Anthony's drive issues.Re: ssh password delay

Chris racerx at makeworld.com
Tue Mar 22 06:02:01 PST 2005


Anthony Atkielski wrote:
> Ted Mittelstaedt writes:
> 
> 
>>I have told him to go into his Vectra BIOS and limit the sync negotiation
>>on both disk drives to the same speed - 10Mbt.  He refuses to try doing
>>this.
> 
> 
> You're incorrect.  I have _already_ done it, at your suggestion; it had
> no effect, as I expected.
> 
> 
>>I've also told him to remove the Quantum and try running a FreeBSD system
>>off the Seagate, to see if it errors with just the single Seagate drive
>>on it.  He refuses to do that either.
> 
> 
> I'm not going to take the machine apart just to eliminate every other
> possible cause in the universe before blaming it on FreeBSD.
> 
> Only one thing has changed in this machine: I replaced Windows NT with
> FreeBSD.  Windows NT had no problem with the SCSI drives; FreeBSD has a
> problem with them.  Therefore FreeBSD is defective.
> 
> 
>>The basic problem is that Anthony has an error that is non-damaging to
>>his data - every once in a while the machine spews a bunch of SCSI
>>errors, resets the bus and everything on it, things slow down for a
>>moment, then life continues. He has by his admission, not lost data -
>>yet.
> 
> 
> I never lost data at all under Windows NT, either; and Windows NT never
> slowed down.
> 
> 
>>So the summary of it is that IMHO he LIKES things the way they are -
>>it's been happening enough so that he's not afraid of losing data
>>anymore, yet it gives him an error he can wave around every time he
>>wants to knock FreeBSD's drivers. He isn't really interested in
>>finding the root of the problem or isolating it to either a
>>controller, a disk, or a software driver issue. Instead he thinks that
>>the SCSI driver author can just wave a wand, and look at a non-debug
>>output of the error messages, and magically know exactly what
>>workaround to stick in the driver to make the error messages go away.
> 
> 
> All I know, is that nobody who has replied to my questions is competent
> or energetic enough to actually find the bug in FreeBSD.  You can argue
> all you want about that, but it's precisely this sort of attitude that
> prevents operating systems like FreeBSD from being adopted on a large
> scale in many organizations.  If they delete NT to try FreeBSD, and
> FreeBSD generates a raft of errors that NT never did, and all anyone
> involved with the product can say is "it's your hardware!" do you think
> that they're going to keep using FreeBSD?  The OS is obviously
> defective, since it is the only thing that changed.  There is no reason
> to look anywhere else UNTIL and UNLESS the OS is ruled.  Looking at
> everything else _first_ just to avoid taking responsibility for a bug in
> the OS is not the way it's done.
> 
> 
>>For all we know the SCSI device driver under Windows NT ran into the
>>exact same error - and simply did the bus reset silently, without
>>informing the user.
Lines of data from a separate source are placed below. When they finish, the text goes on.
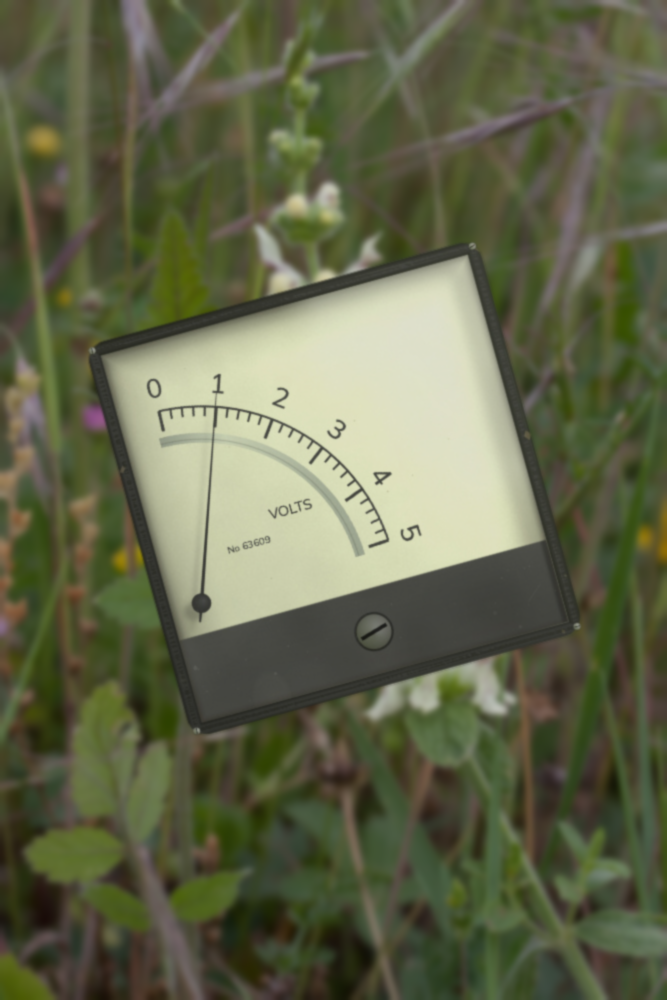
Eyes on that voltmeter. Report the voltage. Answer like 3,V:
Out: 1,V
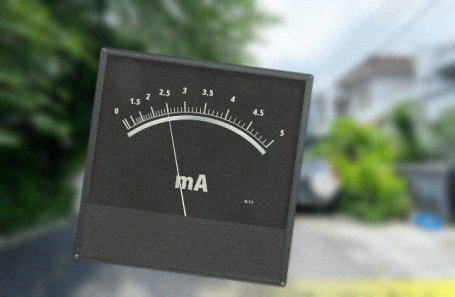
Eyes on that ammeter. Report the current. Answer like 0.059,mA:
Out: 2.5,mA
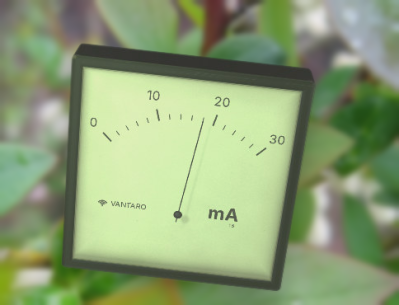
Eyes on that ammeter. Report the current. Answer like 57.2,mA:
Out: 18,mA
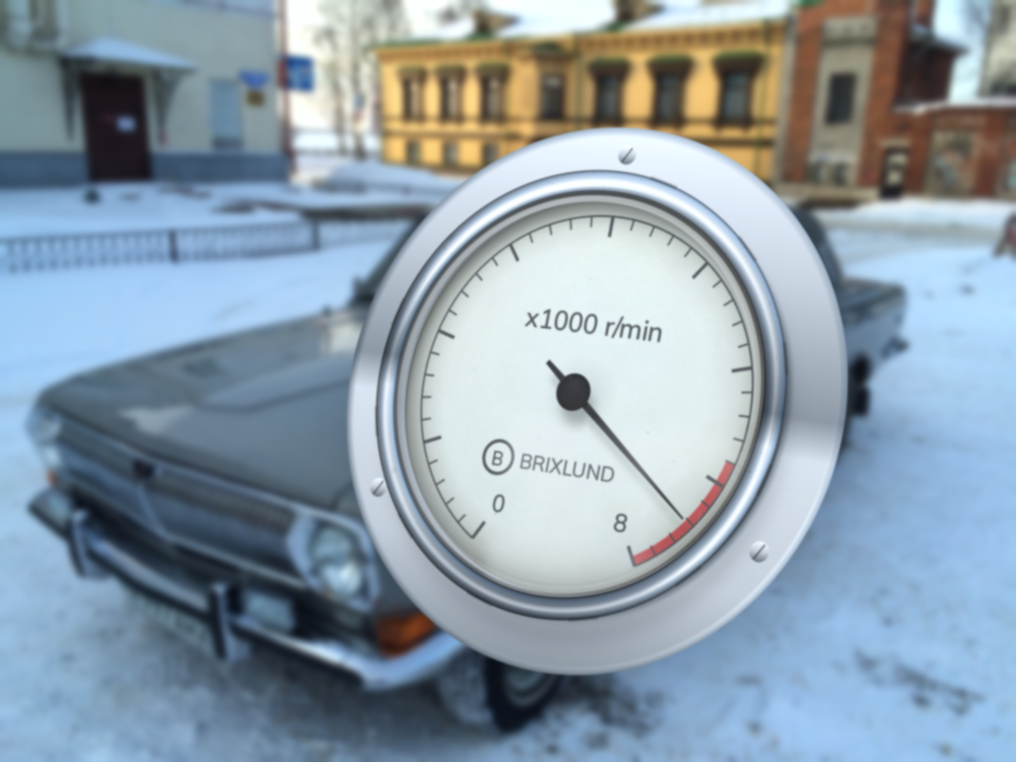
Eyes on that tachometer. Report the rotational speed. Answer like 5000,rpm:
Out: 7400,rpm
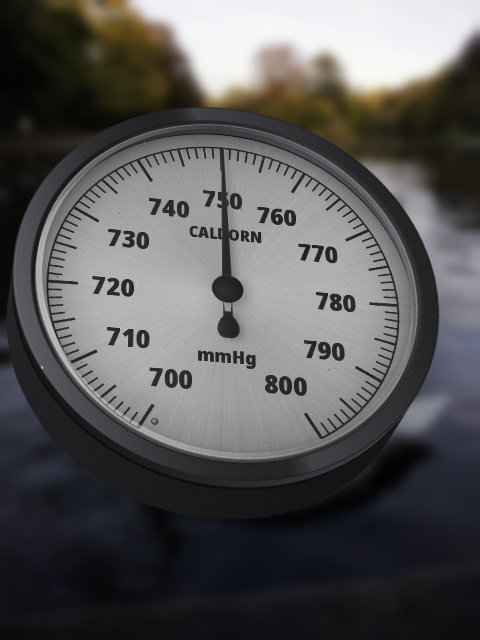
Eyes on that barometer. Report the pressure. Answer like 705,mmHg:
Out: 750,mmHg
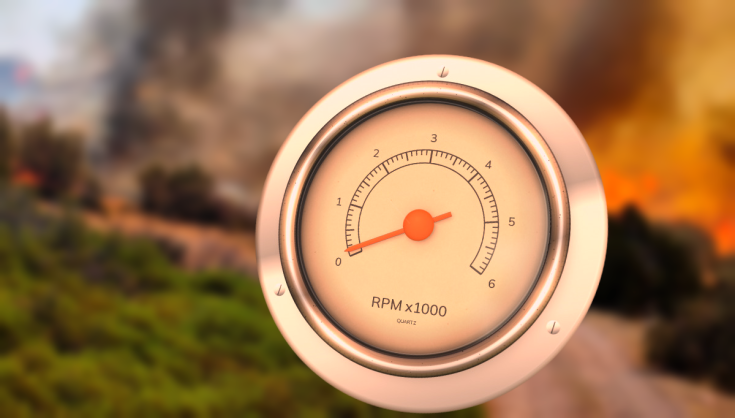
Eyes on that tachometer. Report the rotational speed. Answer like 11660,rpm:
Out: 100,rpm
That would be completely in character with how
>>Microsoft approaches things (ie: if it doesen't kill the system the
>>user doesen't need to know about it)
> 
> 
> That's how FreeBSD does it, too, based on the snippets of code I've
> looked at.
> 
> 
>>As I have told him before the only way to find the error is to install
>>a SCSI analyzer onto the SCSI bus, and only Adaptec and the disk drive
>>manufacturers have such a tool - and if one did, they would almost
>>certainly find out it is some kind of low-level timing od SCSI command
>>set implementation issue that would need a correction in either the
>>Adaptec controller microcode, or one of the disk drive's microcode -
>>and you could identify which disk it was a lot simpler and quicker by
>>just doing the troubleshooting suggestions that have already been
>>given to him. Besides which, a half hour of time on such a tool would
>>probably cost more than the price of a brand new server.
> 
> 
> No, the only way to find the error is to find someone who knows the
> FreeBSD code and is competent and willing to discuss the problem,
> instead of people who spend their time blowing smoke in order to avoid
> admitting that they haven't a ghost of a clue as to what the problem is.
> 
> You obviously have no idea what's wrong; why do you continue to reply?
> 


Anthony - one word describes your hardware, Legacy - consider running
4.11 (Legacy)

-- 
Best regards,
Chris

A drug is that substance which, when injected into a
rat, will produce a scientific report.